Over the years, Tony made improvements to his studio particularly with acoustic treatments:  thick wall-to-wall rubber floor matting; an acoustically engineered hung ceiling that the building required when a theater group moved in above.  He also had a Rube Goldberg type storm drainage system built with tarps and drip pans that directed pre-Sandy flood water to huge garbage pails when the buildings’ plaza seasonally drained into his studio.
 
All that was in the studio was lost in the flood including the front door.  His drum set was such a unique kit of parts that it cannot be replaced with anything readily available on the market.  No one, it seems in this era, makes a single one of his drums to his specifications. Tony will survive.  But, what a blow.”

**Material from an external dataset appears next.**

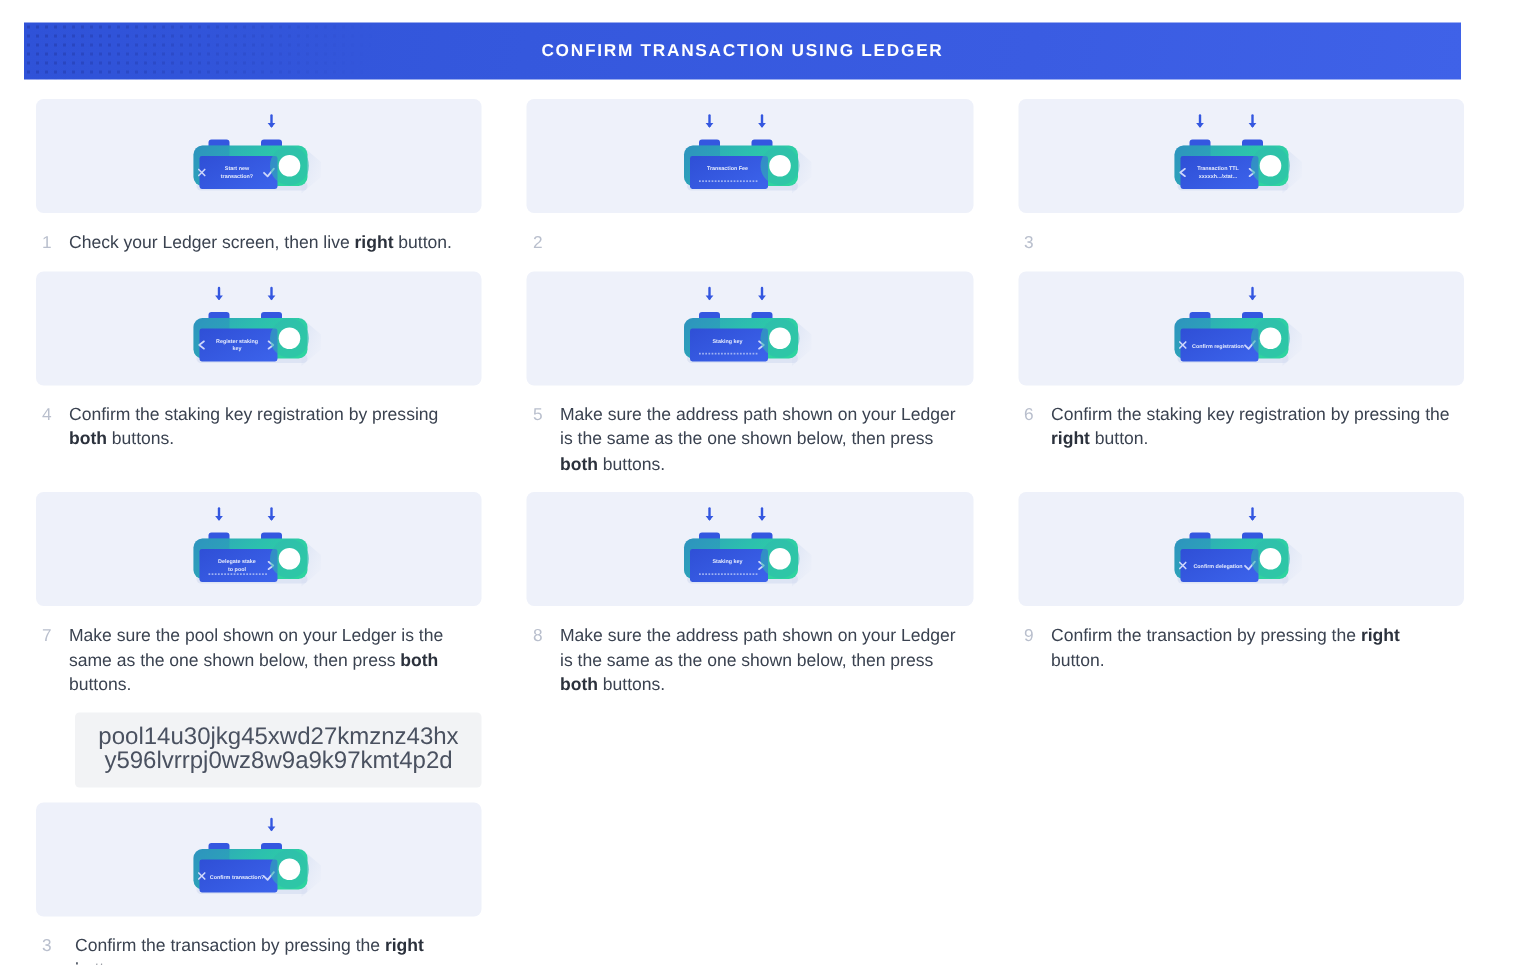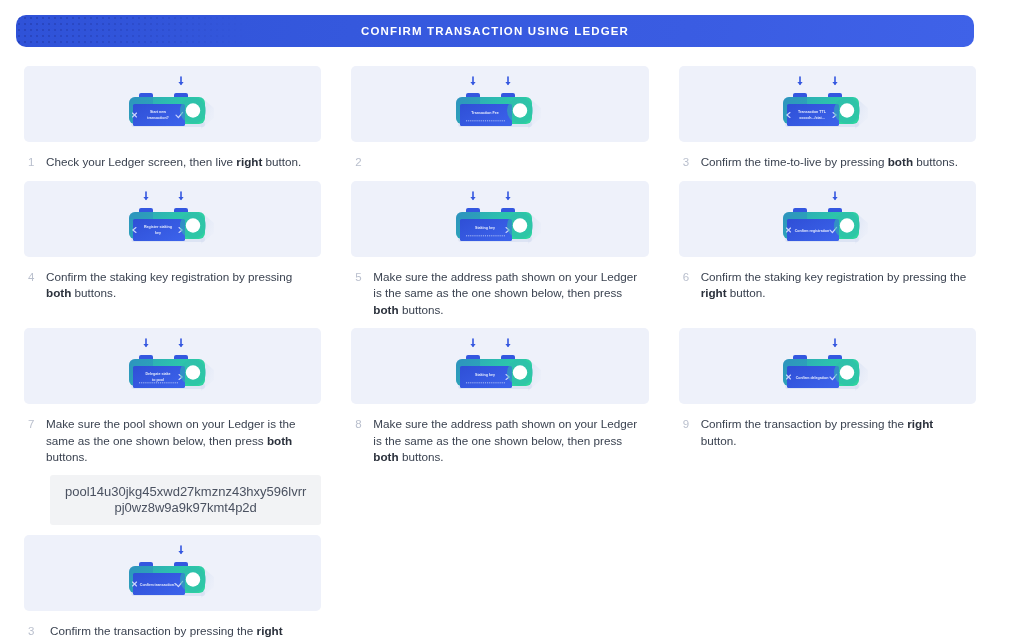"CONFIRM TRANSACTION USING LEDGER" .banner { border-radius: 10px -> none; height: 32px -> 38px }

The record “Short Stories” is the culmination of over four years of playing with a group made up of close friends and artistic companions, and in many ways it represents a piece of the process of rebuilding for Tony. It also represents Tony’s gratitude — the recording itself was made possible by an outpouring of love and support from the wider musical community, from friends and strangers alike.
But what was the fate of the most-beautiful silver champagne swirl Gretsch drum set bestowed on the 11-year-old Tony by the musical Master in the silk robe and slippers? Tony says that of all the drums and equipment in his studio at Westbeth, almost but not quite a full biography’s worth of tools and memories, something made him keep Elvin’s set at home. This hopeful kernel, and Tony’s heartfelt description, could serve as a fitting dedication and epigraph for this record and the new chapter of Tony’s musical life that it opens:

“Elvin was my mentor and my spiritual father. I am his retainer, and Keiko’s as well. There was so much love between them.

If I could encapsulate Elvin in one word, it would be love.”